Après
une première apparition lors de la saison 1976, Jean-Luc Ettori obtient la confiance surprise de Lucien Leduc
pour débuter la saison 1978, année de la remontée en D1, en temps que
titulaire. Il ne quittera plus jamais le poste durant 17 saisons.
Rien ne
prédisposait Ettori à devenir à la fois un très
grand gardien et une légende du football monégasque. Natif de Corse, il
passa toute sa jeunesse à Rennes où il fut un fervent supporter de l’équipe
locale. A l’adolescence, il intègre l’INF Vichy et se retrouve sous la
direction d’un certain Gérard Banide, qu’il
côtoiera un peu plus tard à l’ASM.
Au
sortir de Vichy, seul Monaco s’intéresse à lui. Il faut dire que sa stature
ne convient pas forcément à un bon gardien. Du haut de son mètre 74, on le
trouve décidément trop petit pour tenir le rôle de portier. Pourtant, Ettori dispose d’innombrables autres qualités, en
particulier une vivacité et un sens de l’anticipation qui en font, tel un
gardien de handball, un élément impérial sur sa ligne, prédisposé aux
arrêts réflexes.
En 17
saisons de division 1, Jean-Luc Ettori va tout
connaître à Monaco : souffrances et déceptions, mais aussi gloire et
succès. La gloire d’abord avec 3 titres de Champion de France et 3 Coupes
de France, un palmarès d’exception pour un joueur d’exception. Mais aussi
la souffrance, essentiellement en Coupe d’Europe où il connut d’abord la
sombre époque européenne de Monaco lorsque n’importe quel club d’Europe de
l’est croisant l’ASM réexpédiait les princes sur leur rocher. Ensuite et
surtout lorsque Monaco ne sut aller au bout de cette Coupe d’Europe des
vainqueurs de Coupe 1992. Un rendez-vous manqué dans un stade à demi plein
sur lequel pesait le drame de Furiani survenu la veille. Ettori y voyait là la consécration de sa carrière et
une bonne occasion de tirer enfin sa révérence. Monaco disputa là un non
match face à un adversaire inférieur, clôturant la plus triste des grandes
saisons.
Autre
triste expérience, celle de l’équipe de France. Appelé de dernière minute
pour la Coupe
du Monde 1982, Ettori gagne en quelques jours sa
place de titulaire et participe à la belle épopée des bleus de Platini au
mondial. Mais il aura le malheur de passer quelque peu au travers de la
demi-finale perdu face à l’Allemagne et sera considéré comme le principal
responsable. Il sera longtemps le pestiféré du football français, sifflé
dans tous les stades de l’Hexagone.
Il voit
ainsi en Monaco, le club et sa nation, un refuge et un cocon idéal. Il
avouera ouvertement se sentir plus monégasque que français mais se défendra
d’être resté toute sa carrière à Monaco par facilité ou par peur mais juste
parce que « Monaco est ce qui se fait de quasiment mieux en
France » et qu’aucune opportunité à l’étranger ne s’est
manifesté, challenge qui l’aurait intéressé au plus haut point.
Et
pourtant, il dut se battre pour conserver son poste. Au cours des années
90, il ne se passait pas une intersaison sans que l’on annonce tous les
portiers de France sur le Rocher, en remplacement du « vieillissant »

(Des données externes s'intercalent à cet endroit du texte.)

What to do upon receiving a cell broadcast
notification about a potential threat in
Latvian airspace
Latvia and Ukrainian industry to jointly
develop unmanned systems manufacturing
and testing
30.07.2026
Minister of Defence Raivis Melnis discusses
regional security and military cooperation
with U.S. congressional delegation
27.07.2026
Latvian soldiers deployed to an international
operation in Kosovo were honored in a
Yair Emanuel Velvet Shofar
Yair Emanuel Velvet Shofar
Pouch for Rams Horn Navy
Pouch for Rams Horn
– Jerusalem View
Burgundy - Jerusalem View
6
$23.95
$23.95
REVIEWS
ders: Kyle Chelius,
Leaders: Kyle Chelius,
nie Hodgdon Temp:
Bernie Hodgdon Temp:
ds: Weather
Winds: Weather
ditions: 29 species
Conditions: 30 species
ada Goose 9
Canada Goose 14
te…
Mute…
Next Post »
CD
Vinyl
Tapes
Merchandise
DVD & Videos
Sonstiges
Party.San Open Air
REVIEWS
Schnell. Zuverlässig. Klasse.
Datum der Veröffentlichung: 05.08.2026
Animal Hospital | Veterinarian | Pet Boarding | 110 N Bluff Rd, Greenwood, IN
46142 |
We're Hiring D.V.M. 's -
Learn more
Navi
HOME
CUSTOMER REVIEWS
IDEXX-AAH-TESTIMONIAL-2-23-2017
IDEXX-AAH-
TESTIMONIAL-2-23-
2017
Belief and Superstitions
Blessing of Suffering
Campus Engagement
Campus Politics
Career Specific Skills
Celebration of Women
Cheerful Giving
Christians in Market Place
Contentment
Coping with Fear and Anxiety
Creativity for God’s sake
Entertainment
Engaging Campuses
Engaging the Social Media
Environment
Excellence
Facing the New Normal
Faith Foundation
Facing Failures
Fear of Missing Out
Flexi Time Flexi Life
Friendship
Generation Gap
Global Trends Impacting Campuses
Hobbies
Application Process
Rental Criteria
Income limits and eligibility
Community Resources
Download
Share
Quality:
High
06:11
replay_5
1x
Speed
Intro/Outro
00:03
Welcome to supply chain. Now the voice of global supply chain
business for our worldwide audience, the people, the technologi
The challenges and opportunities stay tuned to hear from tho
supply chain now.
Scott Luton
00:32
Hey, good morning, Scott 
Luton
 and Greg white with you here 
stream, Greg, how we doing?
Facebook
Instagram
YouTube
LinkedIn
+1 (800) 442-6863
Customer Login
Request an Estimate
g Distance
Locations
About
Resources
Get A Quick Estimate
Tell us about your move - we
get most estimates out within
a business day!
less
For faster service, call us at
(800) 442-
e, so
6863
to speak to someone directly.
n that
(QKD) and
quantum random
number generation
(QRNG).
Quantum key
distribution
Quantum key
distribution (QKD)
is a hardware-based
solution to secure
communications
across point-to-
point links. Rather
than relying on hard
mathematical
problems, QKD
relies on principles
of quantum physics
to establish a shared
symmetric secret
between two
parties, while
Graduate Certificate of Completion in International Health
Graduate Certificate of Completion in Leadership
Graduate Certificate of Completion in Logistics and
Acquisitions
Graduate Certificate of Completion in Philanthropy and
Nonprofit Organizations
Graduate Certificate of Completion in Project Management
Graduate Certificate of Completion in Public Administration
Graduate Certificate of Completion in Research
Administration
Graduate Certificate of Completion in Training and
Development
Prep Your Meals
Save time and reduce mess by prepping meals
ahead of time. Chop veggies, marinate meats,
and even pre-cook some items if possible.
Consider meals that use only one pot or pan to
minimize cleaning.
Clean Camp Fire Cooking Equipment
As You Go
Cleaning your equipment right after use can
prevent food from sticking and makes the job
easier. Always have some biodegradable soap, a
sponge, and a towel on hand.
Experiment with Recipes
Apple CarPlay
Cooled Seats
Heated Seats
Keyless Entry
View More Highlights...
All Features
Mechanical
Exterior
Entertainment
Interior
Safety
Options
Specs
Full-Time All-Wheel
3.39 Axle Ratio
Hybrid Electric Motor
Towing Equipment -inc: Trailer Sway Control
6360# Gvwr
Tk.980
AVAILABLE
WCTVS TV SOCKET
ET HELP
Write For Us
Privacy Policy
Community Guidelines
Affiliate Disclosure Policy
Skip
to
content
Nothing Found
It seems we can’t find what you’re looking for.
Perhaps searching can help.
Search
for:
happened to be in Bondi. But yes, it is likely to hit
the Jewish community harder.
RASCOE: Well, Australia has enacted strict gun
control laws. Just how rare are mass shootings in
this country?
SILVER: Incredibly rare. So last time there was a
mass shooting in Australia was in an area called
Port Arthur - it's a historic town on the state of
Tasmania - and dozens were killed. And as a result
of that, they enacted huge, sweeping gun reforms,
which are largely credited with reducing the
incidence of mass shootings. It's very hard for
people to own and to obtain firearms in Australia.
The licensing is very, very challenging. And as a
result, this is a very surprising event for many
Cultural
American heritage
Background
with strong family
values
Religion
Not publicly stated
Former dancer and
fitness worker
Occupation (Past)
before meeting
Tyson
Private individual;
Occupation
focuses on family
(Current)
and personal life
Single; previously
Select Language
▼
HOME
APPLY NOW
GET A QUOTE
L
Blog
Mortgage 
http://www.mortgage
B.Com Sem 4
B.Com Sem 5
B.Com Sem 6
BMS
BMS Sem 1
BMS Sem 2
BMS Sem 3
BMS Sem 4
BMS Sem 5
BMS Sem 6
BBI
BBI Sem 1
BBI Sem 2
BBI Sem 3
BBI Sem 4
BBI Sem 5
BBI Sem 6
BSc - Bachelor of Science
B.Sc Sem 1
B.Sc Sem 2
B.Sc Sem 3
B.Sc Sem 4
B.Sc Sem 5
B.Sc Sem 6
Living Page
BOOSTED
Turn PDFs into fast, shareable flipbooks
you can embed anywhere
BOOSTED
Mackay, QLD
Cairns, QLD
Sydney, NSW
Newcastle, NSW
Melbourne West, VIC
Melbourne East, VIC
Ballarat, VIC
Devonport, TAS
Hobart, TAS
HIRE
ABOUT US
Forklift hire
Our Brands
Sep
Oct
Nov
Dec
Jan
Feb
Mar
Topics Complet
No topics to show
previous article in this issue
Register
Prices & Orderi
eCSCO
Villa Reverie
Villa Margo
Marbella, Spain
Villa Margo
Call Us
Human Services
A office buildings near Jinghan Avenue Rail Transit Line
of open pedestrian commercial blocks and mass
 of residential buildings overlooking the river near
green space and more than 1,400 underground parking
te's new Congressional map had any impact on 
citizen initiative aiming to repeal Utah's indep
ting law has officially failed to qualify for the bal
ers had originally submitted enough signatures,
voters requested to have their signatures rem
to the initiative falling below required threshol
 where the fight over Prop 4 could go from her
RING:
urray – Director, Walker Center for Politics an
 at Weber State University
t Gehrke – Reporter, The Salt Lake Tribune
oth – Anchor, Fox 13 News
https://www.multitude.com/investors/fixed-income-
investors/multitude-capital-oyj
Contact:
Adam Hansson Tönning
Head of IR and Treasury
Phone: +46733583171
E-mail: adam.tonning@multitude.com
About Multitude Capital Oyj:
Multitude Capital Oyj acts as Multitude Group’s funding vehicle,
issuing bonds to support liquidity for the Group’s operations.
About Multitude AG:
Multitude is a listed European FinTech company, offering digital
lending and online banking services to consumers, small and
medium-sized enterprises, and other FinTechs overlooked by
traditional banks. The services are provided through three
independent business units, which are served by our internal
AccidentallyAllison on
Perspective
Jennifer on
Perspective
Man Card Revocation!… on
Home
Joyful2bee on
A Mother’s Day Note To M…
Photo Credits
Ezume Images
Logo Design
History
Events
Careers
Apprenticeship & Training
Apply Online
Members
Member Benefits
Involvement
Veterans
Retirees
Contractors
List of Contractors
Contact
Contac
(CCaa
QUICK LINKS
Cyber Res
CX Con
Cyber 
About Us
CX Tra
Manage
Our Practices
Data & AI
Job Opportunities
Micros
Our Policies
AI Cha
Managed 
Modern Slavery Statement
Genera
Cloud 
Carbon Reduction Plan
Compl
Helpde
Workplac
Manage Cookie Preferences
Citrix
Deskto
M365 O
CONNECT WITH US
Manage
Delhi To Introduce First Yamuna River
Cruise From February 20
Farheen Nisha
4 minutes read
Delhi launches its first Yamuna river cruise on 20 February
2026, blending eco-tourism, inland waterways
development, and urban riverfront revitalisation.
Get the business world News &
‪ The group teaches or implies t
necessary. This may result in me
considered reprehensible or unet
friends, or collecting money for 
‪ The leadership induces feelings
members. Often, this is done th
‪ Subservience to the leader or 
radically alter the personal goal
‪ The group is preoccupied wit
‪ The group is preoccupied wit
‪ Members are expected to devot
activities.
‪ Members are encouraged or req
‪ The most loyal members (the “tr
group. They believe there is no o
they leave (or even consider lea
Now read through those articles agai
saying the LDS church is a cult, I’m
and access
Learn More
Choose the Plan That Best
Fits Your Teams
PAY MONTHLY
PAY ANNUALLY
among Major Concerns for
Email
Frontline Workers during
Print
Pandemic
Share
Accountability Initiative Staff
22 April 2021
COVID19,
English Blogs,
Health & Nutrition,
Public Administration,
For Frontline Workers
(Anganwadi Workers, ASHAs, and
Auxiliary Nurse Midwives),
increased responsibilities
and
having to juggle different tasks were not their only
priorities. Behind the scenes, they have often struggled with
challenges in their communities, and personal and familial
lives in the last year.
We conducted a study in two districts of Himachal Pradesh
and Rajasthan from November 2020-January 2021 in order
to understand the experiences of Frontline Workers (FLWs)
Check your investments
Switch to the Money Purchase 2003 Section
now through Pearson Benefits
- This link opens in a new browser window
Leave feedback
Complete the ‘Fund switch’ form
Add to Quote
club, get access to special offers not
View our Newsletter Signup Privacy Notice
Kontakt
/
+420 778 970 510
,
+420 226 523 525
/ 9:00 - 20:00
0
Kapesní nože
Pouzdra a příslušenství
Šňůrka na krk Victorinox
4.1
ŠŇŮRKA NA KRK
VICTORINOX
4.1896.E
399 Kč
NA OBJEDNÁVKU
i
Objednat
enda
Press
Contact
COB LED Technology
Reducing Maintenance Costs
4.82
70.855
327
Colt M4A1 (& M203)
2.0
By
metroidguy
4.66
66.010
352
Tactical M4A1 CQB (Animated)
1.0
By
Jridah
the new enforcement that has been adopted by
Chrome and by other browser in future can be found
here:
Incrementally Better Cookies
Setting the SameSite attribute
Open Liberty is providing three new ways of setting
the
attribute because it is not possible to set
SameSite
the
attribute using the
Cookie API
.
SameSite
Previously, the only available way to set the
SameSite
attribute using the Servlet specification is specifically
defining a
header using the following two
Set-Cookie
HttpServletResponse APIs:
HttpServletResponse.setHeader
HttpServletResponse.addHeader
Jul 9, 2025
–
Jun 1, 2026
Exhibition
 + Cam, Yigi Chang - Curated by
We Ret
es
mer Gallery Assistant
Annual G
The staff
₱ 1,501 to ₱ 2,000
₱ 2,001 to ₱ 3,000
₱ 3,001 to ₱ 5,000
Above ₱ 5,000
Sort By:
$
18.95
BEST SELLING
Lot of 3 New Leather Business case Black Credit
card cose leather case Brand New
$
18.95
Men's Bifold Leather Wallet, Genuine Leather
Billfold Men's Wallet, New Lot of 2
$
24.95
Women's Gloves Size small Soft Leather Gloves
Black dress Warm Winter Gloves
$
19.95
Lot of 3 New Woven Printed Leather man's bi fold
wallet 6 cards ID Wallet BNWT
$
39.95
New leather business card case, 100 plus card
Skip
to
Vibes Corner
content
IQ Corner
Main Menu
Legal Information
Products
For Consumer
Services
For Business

Ettori. Mais à chaque saison, il n’a cessé de
placer la barre un peu plus haut, comme s’il progressait encore et encore,
à plus de 30 !
Pestiféré hier, il finit ainsi par forcer le respect de ses pairs et
du public, même hors de la Principauté. Par ses performances et sa longévité
bien sûr, mais aussi par sa personnalité très attachante. L’homme est
clairement à la hauteur du joueur, simple et discret dans la vie, fair-play
sur le terrain, sympa et toujours disponible pour les supporters : Jean-luc Ettori est
exemplaire.
En tout et pour tout, Ettori n’aura manqué qu’une quarantaine de matchs en 17
saisons dont 13 européennes (!!), principalement lors de la saison
1985, victime d’un staphylocoque qui l’éloigna 6 mois des terrains. Un
exploit qui fait de lui, avec 754 matchs officiels dont 602 en D1 et 60 en
Coupe d’Europe, le recordman de la longévité, le recordman du nombre de
match en D1, et l’ex-recordman français en Coupe d’Europe. Un véritable
monument du football français tout de rouge et de blanc vêtu.